Amidst the barrage of new TVs and connected fitness trackers unveiled at last week’s Consumer Electronics Show (CES) in Las Vegas came a surprising announcement from chipmaker Intel: a $300 million investment in training and recruiting female and other groups of under-represented computer scientists.
"A confluence of industry events has brought [the lack of women and minorities in technology] to the center stage, from the threats and harassment that have characterized the debate in the gaming world to the publication of hiring data and diversity statistics in the tech industry," Intel CEO Brian Krzanich told the audience during his keynote address at CES. "This is a highly relevant issue and one that we all need to address. I'm here to say tonight, it's time to step up and do more. It's not good enough to say we value diversity and then have our workplaces and our industry not reflect the full availability and talent pool of women and underrepresented minorities."
While Krzanich announced the newly-formed "Diversity in Technology" initiative, it's Intel (intc) president Renée James who will be the one handling the day-to-day oversight of the investment. James, the highest-ranking woman in Intel's history (and No. 21 on Fortune's Most Powerful Women list), has already been instrumental in the creation of a women's network at the company. When she took over as president (and Krzanich got the top job as CEO) in 2013, she pushed to review a decade's worth of diversity data and commissioned a new hiring program that incentivized managers to hire more women and minorities (like many technology companies, the vast majority of Intel's workforce is white and male).
"We looked at our numbers and said, 'look, we're not bad but the problem is we're not good enough,'" James said in a phone interview with Fortune after last week's announcement. "We were spending a lot of money just to stay flat, and we were attracting a lot of talent and also losing a lot of talent."

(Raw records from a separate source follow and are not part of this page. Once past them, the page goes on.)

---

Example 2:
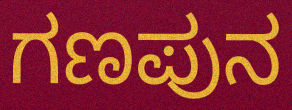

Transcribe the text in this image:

ಗಣಪುನ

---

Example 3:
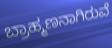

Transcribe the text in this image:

ಬ್ರಾಹ್ಮಣನಾಗಿರುವೆ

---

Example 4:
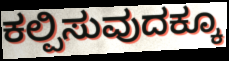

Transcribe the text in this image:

ಕಲ್ಪಿಸುವುದಕ್ಕೂ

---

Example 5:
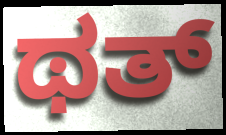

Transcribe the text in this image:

ಥತ್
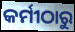
କର୍ମୀଠାରୁ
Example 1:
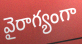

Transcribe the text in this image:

వైరాగ్యంగా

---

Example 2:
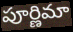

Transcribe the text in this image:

పూర్ణిమా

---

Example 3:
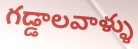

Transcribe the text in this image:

గడ్డాలవాళ్ళు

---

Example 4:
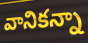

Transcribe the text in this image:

వానికన్నా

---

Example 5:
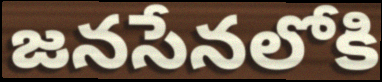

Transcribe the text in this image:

జనసేనలోకి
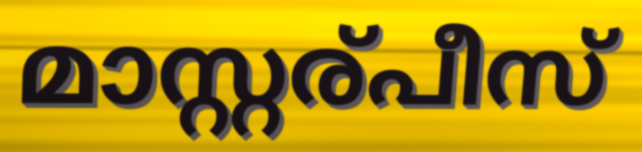
മാസ്റ്റര്പീസ്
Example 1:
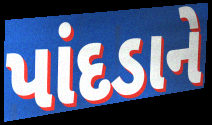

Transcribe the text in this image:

પાંદડાને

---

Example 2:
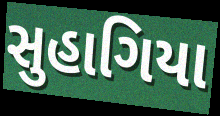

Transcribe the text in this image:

સુહાગિયા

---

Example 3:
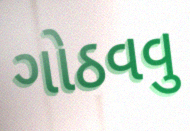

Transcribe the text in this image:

ગોઠવવુ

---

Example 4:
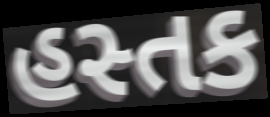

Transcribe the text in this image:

હસ્તક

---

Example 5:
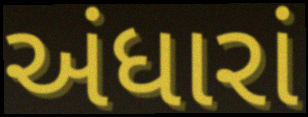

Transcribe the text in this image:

અંધારાં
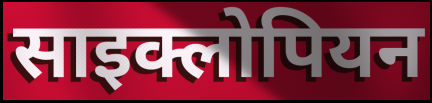
साइक्लोपियन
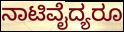
ನಾಟಿವೈದ್ಯರೂ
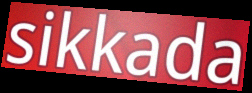
sikkada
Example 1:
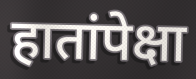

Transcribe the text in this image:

हातांपेक्षा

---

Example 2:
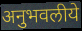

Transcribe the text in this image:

अनुभवलीये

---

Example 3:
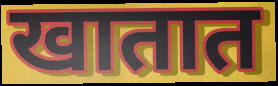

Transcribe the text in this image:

खातात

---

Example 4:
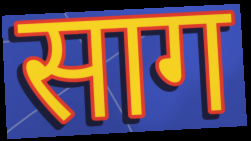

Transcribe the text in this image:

साग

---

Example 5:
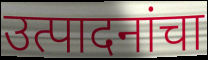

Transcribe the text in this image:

उत्पादनांचा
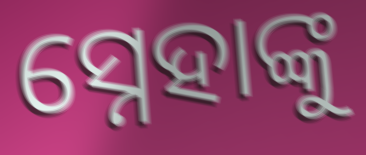
ସ୍ନେହାଙ୍କୁ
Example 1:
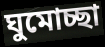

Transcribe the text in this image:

ঘুমোচ্ছা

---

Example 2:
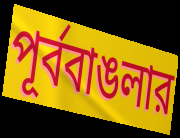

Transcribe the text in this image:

পূর্ববাঙলার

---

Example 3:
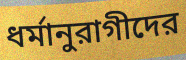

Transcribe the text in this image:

ধর্মানুরাগীদের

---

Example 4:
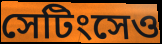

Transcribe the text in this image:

সেটিংসেও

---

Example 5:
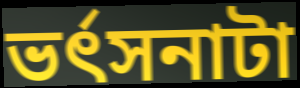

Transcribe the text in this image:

ভর্ৎসনাটা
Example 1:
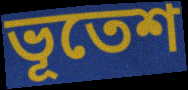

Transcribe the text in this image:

ভূতেশ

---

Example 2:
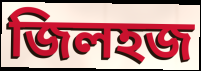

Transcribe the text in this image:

জিলহজ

Intel's plan, says James, is to use the money to help build a pipeline of female and underrepresented engineers and computer scientists. That includes funding programs that teach STEM (science, technology, engineering and mathematics) to young people in underserved areas, collaborating with higher education institutions, investing in women and minority-owned companies and creating bolder hiring and retention incentives and programs to encourage diversity within Intel. The goal? To achieve "full representation" of women and minorities by 2020—a.k.a. employ a workforce that is more representative of actual demographics.
"We have had people in place doing these things for a long time but we're going to amp it up and we've made super aggressive goals," said James.

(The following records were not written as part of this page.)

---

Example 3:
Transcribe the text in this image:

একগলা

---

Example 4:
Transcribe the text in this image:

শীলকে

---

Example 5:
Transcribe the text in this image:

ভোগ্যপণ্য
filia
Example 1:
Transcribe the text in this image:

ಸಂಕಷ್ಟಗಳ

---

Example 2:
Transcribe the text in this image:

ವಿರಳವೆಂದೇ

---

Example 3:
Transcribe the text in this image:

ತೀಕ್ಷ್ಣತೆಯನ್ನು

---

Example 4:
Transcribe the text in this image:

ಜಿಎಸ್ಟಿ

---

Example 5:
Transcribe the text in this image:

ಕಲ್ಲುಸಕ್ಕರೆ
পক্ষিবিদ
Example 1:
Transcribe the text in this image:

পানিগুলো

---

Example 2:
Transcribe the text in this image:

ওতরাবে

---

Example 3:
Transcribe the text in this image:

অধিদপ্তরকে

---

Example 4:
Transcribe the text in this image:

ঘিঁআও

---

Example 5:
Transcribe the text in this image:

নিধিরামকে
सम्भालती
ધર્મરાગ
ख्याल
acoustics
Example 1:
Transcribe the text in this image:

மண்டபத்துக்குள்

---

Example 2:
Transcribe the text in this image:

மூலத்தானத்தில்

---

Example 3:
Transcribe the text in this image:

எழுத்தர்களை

Another change James hopes to set in motion is to get the tech industry working together on some of these initiatives. Other companies, like Apple, have similar aspirations. But, at least publicly, it doesn't look like many technology companies have formed any large-scale collaborations to tackle the lack of diversity in Silicon Valley. And despite the increasing number of companies choosing to reveal their diversity numbers via annual reports, there hasn't been much—if any—improvement in recent years. Still, James is convinced that the increased transparency (and more importantly the money now being set aside and tech companies working together) will have an impact.
"We decided to go public because we feel like this needs to be broader than Intel," said James. "We need to get others on board so we really meet the objectives in the next five years."

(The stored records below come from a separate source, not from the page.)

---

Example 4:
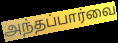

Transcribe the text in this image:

அந்தப்பார்வை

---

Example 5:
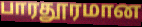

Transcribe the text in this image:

பாரதூரமான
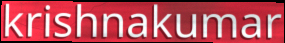
krishnakumar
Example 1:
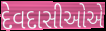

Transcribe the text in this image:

દેવદાસીઓએ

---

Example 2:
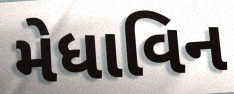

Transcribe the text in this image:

મેધાવિન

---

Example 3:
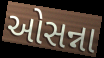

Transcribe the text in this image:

ઓસન્ના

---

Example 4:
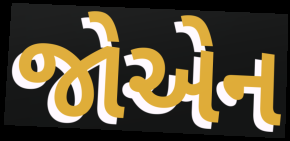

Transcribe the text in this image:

જોએન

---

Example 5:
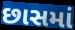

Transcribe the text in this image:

છાસમાં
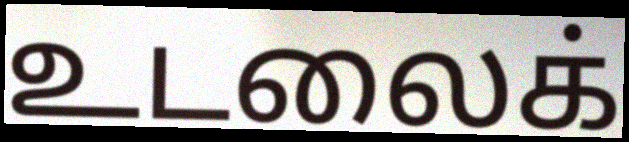
உடலைக்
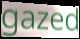
gazed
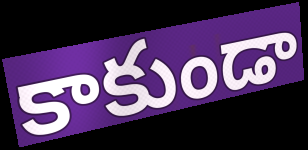
కాకుండా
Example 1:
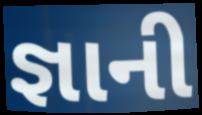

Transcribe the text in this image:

જ્ઞાની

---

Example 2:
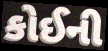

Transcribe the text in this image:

કોઈની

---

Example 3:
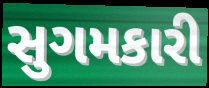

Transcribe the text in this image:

સુગમકારી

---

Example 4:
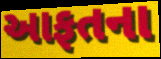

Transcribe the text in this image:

આફતના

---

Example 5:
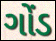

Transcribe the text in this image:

ગોંડ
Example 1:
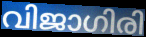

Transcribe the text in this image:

വിജാഗിരി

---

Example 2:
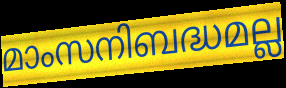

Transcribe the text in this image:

മാംസനിബദ്ധമല്ല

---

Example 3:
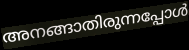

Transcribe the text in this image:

അനങ്ങാതിരുന്നപ്പോൾ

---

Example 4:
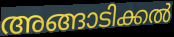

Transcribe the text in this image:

അങ്ങാടിക്കൽ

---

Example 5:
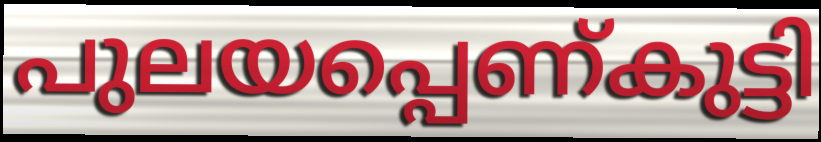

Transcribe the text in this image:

പുലയപ്പെണ്കുട്ടി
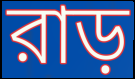
রাড়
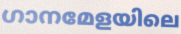
ഗാനമേളയിലെ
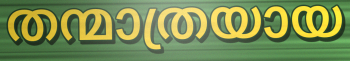
തന്മാത്രയായ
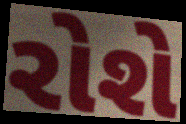
રોશે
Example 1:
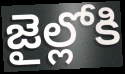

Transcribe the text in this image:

జైల్లోకి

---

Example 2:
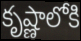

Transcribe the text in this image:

కృష్ణాలోకి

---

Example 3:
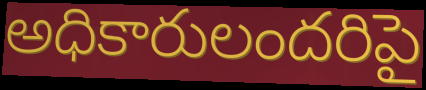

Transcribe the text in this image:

అధికారులందరిపై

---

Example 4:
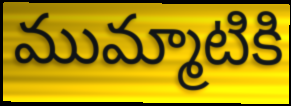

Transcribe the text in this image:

ముమ్మాటికి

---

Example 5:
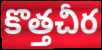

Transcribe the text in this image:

కొత్తచీర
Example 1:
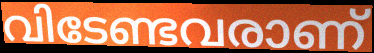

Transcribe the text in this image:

വിടേണ്ടവരാണ്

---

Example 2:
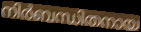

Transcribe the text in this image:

നിർബന്ധിതനായ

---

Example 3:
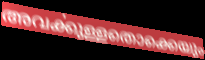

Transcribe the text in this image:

അവൎക്കുള്ളതൊക്കെയും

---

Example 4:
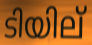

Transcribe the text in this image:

ടിയില്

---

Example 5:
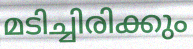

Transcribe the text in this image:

മടിച്ചിരിക്കും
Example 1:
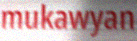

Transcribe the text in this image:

mukawyan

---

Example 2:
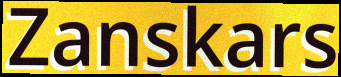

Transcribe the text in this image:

Zanskars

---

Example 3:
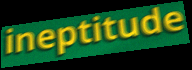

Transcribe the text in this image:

ineptitude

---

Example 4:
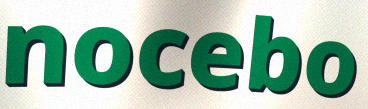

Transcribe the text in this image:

nocebo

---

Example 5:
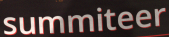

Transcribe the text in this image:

summiteer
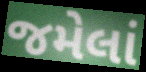
જમેલાં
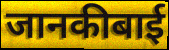
जानकीबाई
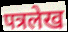
पत्रलेख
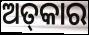
ଅତ୍‌କାର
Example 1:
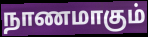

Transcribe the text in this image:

நாணமாகும்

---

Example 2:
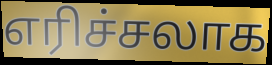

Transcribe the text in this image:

எரிச்சலாக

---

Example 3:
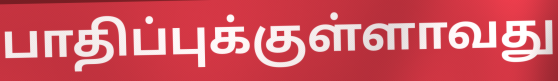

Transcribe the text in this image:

பாதிப்புக்குள்ளாவது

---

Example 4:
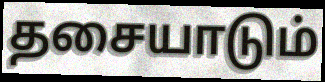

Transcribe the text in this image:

தசையாடும்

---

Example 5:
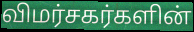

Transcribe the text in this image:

விமர்சகர்களின்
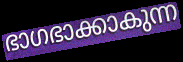
ഭാഗഭാക്കാകുന്ന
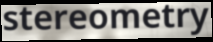
stereometry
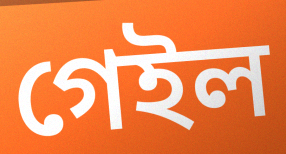
গেইল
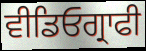
ਵੀਡਿਓਗ੍ਰਾਫੀ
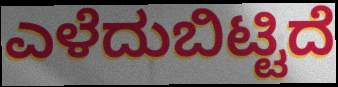
ಎಳೆದುಬಿಟ್ಟಿದೆ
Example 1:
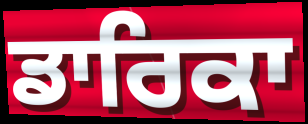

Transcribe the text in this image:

ਡਾਰਿਕਾ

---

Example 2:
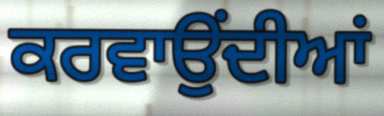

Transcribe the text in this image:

ਕਰਵਾਉਂਦੀਆਂ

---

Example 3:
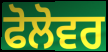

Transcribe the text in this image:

ਫੋਲੋਵਰ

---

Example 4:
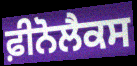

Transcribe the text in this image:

ਫ਼ੀਨੋਲੈਕਸ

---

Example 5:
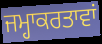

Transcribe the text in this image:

ਜਮ੍ਹਾਕਰਤਾਵਾਂ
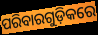
ପରିବାରଗୁଡ଼ିକରେ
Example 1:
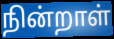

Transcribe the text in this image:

நின்றாள்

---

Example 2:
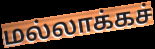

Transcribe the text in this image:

மல்லாக்கச்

Over the next few months, James and Rosalind Hudnell, Intel's chief diversity officer, will not only figure out how to collaborate with other tech companies but also formalize the team that will be working on Intel's own Diversity in Technology initiative. They will also determine which organizations they will partner with to help build out the pipeline of women and minorities with tech-job skills.
For now, James says she is excited that the efforts are finally getting a voice—even if it is at CES (normally a launchpad for high-end refrigerators and new smartwatches, not for initiatives that hope to improve the lack of diversity in tech).
"I wasn’t sure that CES was the right venue for this and then we decided there really wasn’t a right venue," said James. "I didn’t know if it [CES] was the right place to talk about it. But it’s a big stage."